Pictures with their source code
********************
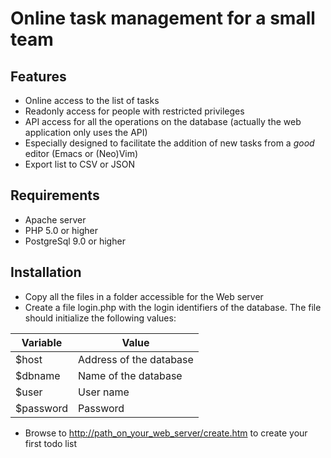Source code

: # Online task management for a small team

## Features
- Online access to the list of tasks
- Readonly access for people with restricted privileges
- API access for all the operations on the database (actually the web application only uses the API)
- Especially designed to facilitate the addition of new tasks from a *good* editor (Emacs or (Neo)Vim)
- Export list to CSV or JSON

## Requirements
- Apache server
- PHP 5.0 or higher
- PostgreSql 9.0 or higher

## Installation
- Copy all the files in a folder accessible for the Web server
- Create a file login.php with the login identifiers of the database. The file should initialize the following values:

| Variable  | Value                   |
|-----------|-------------------------|
| $host     | Address of the database |
| $dbname   | Name of the database    |
| $user     | User name               |
| $password | Password                |

- Browse to <http://path_on_your_web_server/create.htm> to create your first todo list
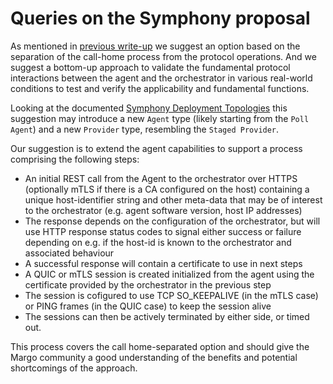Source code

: # Queries on the Symphony proposal

As mentioned in [previous write-up](https://github.com/margo/woa-interfaces-wg/blob/main/shared_experience/avassa-configuration-plane-experience.md) we suggest an option based on the separation of the call-home process from the protocol operations. And we suggest a bottom-up approach to validate the fundamental protocol interactions between the agent and the orchestrator in various real-world conditions to test and verify the applicability and fundamental functions.

Looking at the documented [Symphony Deployment Topologies](https://github.com/eclipse-symphony/symphony/blob/main/docs/symphony-book/agent/_overview.md) this suggestion may introduce a new `Agent` type (likely starting from the `Poll Agent`) and a new `Provider` type, resembling the `Staged Provider`.

Our suggestion is to extend the agent capabilities to support a process comprising the following steps:

- An initial REST call from the Agent to the orchestrator over HTTPS (optionally mTLS if there is a CA configured on the host) containing a unique host-identifier string and other meta-data that may be of interest to the orchestrator (e.g. agent software version, host IP addresses)
- The response depends on the configuration of the orchestrator, but will use HTTP response status codes to signal either success or failure depending on e.g. if the host-id is known to the orchestrator and associated behaviour
- A successful response will contain a certificate to use in next steps
- A QUIC or mTLS session is created initialized from the agent using the certificate provided by the orchestrator in the previous step
- The session is cofigured to use TCP SO_KEEPALIVE (in the mTLS case) or PING frames (in the QUIC case) to keep the session alive
- The sessions can then be actively terminated by either side, or timed out.

This process covers the call home-separated option and should give the Margo community a good understanding of the benefits and potential shortcomings of the approach.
********************
ACTIVITY
Please return, unchanged, the stretch of the records from the line containing "- An initial" through the line containing "- A QUIC or".

ANSWER SECTION
- An initial REST call from the Agent to the orchestrator over HTTPS (optionally mTLS if there is a CA configured on the host) containing a unique host-identifier string and other meta-data that may be of interest to the orchestrator (e.g. agent software version, host IP addresses)
- The response depends on the configuration of the orchestrator, but will use HTTP response status codes to signal either success or failure depending on e.g. if the host-id is known to the orchestrator and associated behaviour
- A successful response will contain a certificate to use in next steps
- A QUIC or mTLS session is created initialized from the agent using the certificate provided by the orchestrator in the previous step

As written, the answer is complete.